TEXT SEGMENT.
....
I’ve spent a lot of time and energy over the past few years trying to get my team doing agile software development in a way that feels good to me. We’ve really come a long way, and we’re really getting close to where I want us to be.

Where We Started

When I first joined the team, I was really unhappy with our agile practices. We were running two-week sprints. Before a sprint started, we’d have two meetings: pre-planning and sprint planning. In pre-planning, we’d have 12 developers on their laptops and phones as we went through their assignments person by person. Nobody was invested in anything that anybody else was working on, and so they didn’t bother to pay attention. Everybody would leave with their individual assignments, and they’d come up with the tasks they’d work on to email to the team lead before the sprint planning meeting.

Sprint planning was even worse. We would literally watch the team lead copy/paste tasks from emails into a spreadsheet to be inserted into TFS. There’d be no input or feedback from the team on the tasks, and everybody would just sit and wait for their turn to read their tasks as they were being entered into the spreadsheet. It sounds bad, but it got worse. The cell phone use and not-paying-attention lead to a ban on cell phones and laptops, so you’d just have to sit there and try not to fall asleep.

Coming out of sprint planning, you’d have a list of tasks that you came up with that nobody paid any attention to. There was no accountability. You could probably submit the same list of tasks two sprints in a row without being questioned. But that’s not even the worst part!

The biggest problem that I saw was what I describe as a “culture of failure.” Nobody was completing their tasks in the sprint, and nobody cared. At the end of the sprint, we’d just close ’em out and make new ones, no questions asked. To this day, I can’t wrap my head around how an entire team of developers can be responsible for coming up with their own tasks with their own estimates with no questions asked and not complete them all EVER! (Deep breaths, self… Writing about the past is conjuring some bad juju, and I’m getting angry.)
....
STORED DATA.
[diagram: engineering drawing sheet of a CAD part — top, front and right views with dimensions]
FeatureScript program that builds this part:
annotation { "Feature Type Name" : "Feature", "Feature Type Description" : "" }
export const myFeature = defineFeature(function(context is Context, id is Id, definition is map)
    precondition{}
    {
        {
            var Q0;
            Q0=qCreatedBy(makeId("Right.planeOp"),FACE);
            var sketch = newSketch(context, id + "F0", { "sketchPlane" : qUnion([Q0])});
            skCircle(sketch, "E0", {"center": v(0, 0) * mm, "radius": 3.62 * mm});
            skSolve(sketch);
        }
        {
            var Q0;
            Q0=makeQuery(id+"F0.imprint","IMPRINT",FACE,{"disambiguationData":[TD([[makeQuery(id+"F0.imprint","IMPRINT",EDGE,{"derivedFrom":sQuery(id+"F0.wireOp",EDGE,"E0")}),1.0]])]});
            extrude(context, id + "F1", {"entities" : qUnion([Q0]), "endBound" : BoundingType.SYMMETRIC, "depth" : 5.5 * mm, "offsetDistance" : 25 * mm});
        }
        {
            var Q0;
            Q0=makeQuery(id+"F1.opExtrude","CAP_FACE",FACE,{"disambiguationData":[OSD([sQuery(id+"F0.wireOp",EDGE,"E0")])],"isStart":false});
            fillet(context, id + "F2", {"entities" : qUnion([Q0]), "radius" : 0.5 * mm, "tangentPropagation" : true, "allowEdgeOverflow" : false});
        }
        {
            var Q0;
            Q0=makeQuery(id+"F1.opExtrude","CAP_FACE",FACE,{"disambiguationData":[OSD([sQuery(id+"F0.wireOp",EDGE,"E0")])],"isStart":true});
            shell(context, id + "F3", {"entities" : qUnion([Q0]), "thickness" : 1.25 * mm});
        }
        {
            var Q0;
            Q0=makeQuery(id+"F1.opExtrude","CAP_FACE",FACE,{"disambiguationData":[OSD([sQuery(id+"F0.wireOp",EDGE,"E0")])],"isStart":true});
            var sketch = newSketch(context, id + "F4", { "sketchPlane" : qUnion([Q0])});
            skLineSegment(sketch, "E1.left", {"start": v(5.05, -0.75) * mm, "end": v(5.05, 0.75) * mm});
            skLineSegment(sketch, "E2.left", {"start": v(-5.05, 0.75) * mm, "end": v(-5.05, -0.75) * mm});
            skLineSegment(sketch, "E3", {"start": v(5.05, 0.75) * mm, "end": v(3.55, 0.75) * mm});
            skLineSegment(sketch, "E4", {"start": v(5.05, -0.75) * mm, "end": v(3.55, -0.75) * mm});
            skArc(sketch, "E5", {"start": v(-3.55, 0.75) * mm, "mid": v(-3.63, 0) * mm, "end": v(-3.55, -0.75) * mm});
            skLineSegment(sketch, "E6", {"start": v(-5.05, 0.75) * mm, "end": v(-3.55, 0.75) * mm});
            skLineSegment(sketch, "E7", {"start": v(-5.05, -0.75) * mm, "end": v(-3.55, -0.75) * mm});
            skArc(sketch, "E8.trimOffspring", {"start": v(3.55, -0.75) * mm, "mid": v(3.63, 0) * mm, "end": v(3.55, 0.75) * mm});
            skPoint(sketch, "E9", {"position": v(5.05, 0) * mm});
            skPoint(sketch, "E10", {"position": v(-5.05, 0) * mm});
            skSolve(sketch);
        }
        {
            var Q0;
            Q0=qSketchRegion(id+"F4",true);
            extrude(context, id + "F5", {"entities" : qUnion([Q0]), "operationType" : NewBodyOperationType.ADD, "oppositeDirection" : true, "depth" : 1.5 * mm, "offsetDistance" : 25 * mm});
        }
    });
....
LIST OF TASKS.
1 – Pull out each line in the entries that contains the string "skArc".
2 – Write what comes next in the piece about the team's agile practices, picking up after its last sentence.
The entries are unrelated to the text.

ANSWERS TO THE PROBLEMS.
1 –
            skArc(sketch, "E5", {"start": v(-3.55, 0.75) * mm, "mid": v(-3.63, 0) * mm, "end": v(-3.55, -0.75) * mm});
            skArc(sketch, "E8.trimOffspring", {"start": v(3.55, -0.75) * mm, "mid": v(3.63, 0) * mm, "end": v(3.55, 0.75) * mm});

2 –
Where We Are Now

So, yea. That was where we were, and I’m happy to say that we’ve come a long way. I believe we’re experiencing a lot of success today primarily because of a few key changes. We transformed a large team of INDIVIDUALS into lean execution TEAMS, we shortened our sprints from two weeks to just one, we started to focus on our backlog, and we stopped accepting work into sprints unless we believed it could be completed.

Converting our single large team into three smaller execution teams was a big challenge. We had to look at our developers and identify who might and might not work well together. I think we did a pretty good job with that since it’s been about a year, and we’ve only made one or two “trades” between the teams. In order to build the team mentality, we’re assigning work to the team instead of the individuals. The teams are responsible for determining how work is divided, and we really don’t care how it gets done as long as it gets done. Each of our three teams operates a little differently, and each of them is more functional than the big glob we had before.

But the small teams weren’t enough. We were still having problems with planning enough work to get into a sprint. The result is that halfway through, we’d have a lot of items that were blocked or no longer needed. This is mostly because we were stretching to scrape up enough work to fill the sprint, so a lot of what made it in wasn’t ready. That meant a lot of time spent working on things that we didn’t plan for or possibly not working on anything! Additionally, we’d have distractions coming up constantly that couldn’t wait for the next sprint–so that’s more items being pushed out or not worked on. Shortening sprints to one week addressed a lot of those issues. We don’t need as big of a backlog since we only need a week’s worth of work at a time. Distractions are less of a problem because we’re never more than a week away from the next sprint; it’s much easier to tell a customer than you can’t do something for a few days than a few weeks.

With shorter sprints implemented, we could focus on our backlog and ensuring that we have enough work ready to go with each sprint. This was a huge shift. Instead of asking developers what they were working on, we were giving them assignments based on project needs and priorities. If there was any question about the complete-ability of an item, we’d pull it out of the sprint and either add a task to improve its complete-ability or replace it with something else entirely.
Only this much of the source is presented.